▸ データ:
════════
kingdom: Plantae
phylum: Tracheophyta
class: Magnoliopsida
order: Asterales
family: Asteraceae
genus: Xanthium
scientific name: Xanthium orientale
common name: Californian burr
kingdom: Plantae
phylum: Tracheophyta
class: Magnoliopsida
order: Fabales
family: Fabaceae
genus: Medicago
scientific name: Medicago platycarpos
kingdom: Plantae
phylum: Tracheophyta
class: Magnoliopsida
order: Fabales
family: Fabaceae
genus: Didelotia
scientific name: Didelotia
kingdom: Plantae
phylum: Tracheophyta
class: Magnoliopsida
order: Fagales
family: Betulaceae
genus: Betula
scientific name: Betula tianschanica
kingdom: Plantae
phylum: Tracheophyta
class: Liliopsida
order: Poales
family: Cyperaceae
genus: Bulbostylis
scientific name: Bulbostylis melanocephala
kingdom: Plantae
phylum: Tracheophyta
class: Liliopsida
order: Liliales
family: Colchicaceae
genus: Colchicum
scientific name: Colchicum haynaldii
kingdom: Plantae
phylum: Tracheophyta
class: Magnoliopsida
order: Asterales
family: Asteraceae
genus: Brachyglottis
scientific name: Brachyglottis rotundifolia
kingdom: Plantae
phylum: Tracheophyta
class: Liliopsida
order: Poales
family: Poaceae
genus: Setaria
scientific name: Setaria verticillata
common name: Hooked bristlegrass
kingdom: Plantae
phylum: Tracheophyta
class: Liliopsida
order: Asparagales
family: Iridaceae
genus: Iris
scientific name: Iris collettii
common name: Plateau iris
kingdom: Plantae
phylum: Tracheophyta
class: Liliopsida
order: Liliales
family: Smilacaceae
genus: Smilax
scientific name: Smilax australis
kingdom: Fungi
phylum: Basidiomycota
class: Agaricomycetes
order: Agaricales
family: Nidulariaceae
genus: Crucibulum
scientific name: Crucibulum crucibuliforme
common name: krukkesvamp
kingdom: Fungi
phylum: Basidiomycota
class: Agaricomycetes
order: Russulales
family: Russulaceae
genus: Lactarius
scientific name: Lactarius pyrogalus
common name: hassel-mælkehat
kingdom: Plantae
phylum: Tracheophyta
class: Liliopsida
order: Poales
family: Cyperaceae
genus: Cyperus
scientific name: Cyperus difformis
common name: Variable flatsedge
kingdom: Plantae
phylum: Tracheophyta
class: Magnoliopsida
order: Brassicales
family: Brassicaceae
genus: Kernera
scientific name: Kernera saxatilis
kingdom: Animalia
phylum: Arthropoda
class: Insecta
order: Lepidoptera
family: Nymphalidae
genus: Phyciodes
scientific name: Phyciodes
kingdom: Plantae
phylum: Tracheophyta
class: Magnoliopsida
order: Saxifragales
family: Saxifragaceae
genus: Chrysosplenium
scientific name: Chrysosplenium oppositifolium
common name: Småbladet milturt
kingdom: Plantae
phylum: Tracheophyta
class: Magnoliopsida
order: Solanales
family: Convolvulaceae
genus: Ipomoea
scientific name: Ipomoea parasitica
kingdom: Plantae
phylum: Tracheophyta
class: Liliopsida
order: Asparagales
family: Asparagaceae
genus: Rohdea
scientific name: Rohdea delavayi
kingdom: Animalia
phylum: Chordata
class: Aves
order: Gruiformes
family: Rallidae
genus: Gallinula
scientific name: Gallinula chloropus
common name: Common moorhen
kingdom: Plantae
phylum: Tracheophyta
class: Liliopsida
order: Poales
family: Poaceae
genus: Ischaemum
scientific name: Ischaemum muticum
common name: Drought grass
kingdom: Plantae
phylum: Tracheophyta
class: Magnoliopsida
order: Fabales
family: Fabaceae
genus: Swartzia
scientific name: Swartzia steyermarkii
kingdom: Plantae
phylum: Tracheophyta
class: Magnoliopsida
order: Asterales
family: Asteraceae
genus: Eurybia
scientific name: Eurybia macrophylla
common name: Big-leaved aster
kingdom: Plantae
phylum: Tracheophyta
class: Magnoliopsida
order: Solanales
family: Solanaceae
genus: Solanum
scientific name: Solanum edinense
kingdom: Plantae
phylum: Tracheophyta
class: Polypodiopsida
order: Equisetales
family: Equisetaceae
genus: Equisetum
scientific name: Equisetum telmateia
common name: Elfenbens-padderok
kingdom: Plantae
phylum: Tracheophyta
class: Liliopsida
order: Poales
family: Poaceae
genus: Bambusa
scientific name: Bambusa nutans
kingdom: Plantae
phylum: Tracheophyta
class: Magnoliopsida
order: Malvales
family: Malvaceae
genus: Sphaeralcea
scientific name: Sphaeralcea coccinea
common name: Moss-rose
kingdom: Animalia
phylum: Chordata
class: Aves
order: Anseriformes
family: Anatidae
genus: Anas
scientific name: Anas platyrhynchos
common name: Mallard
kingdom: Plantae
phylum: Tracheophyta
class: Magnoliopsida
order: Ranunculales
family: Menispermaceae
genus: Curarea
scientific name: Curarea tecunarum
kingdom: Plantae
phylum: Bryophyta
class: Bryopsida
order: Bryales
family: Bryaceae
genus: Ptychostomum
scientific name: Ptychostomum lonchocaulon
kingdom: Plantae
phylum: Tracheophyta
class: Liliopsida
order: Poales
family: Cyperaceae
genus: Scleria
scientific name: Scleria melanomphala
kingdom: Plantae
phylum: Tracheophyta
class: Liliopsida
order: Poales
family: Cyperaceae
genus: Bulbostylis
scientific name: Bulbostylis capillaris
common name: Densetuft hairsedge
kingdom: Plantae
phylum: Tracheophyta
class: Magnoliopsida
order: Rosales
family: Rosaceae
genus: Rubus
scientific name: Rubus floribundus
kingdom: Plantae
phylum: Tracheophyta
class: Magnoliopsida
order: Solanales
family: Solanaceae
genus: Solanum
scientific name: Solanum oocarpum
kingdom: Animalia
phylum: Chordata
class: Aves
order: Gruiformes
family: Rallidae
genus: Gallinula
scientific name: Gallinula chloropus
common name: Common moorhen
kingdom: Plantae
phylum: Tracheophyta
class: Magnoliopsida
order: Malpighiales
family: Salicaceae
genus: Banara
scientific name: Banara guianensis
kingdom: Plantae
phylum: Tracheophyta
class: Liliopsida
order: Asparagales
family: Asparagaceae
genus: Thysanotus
════════
▸ 課題の内容: 上のデータのうち、「family: Brassicaceae」を含む行から「common name: Småbladet milturt」を含む行までの範囲（両端を含む）だけを、「番号」と「行の内容」の2列からなるMarkdownの表に書き直してもらえますか？空行は除いてください。

▸ 課題の回答:
| 番号 | 行の内容 |
|---|---|
| 1 | family: Brassicaceae |
| 2 | genus: Kernera |
| 3 | scientific name: Kernera saxatilis |
| 4 | kingdom: Animalia |
| 5 | phylum: Arthropoda |
| 6 | class: Insecta |
| 7 | order: Lepidoptera |
| 8 | family: Nymphalidae |
| 9 | genus: Phyciodes |
| 10 | scientific name: Phyciodes |
| 11 | kingdom: Plantae |
| 12 | phylum: Tracheophyta |
| 13 | class: Magnoliopsida |
| 14 | order: Saxifragales |
| 15 | family: Saxifragaceae |
| 16 | genus: Chrysosplenium |
| 17 | scientific name: Chrysosplenium oppositifolium |
| 18 | common name: Småbladet milturt |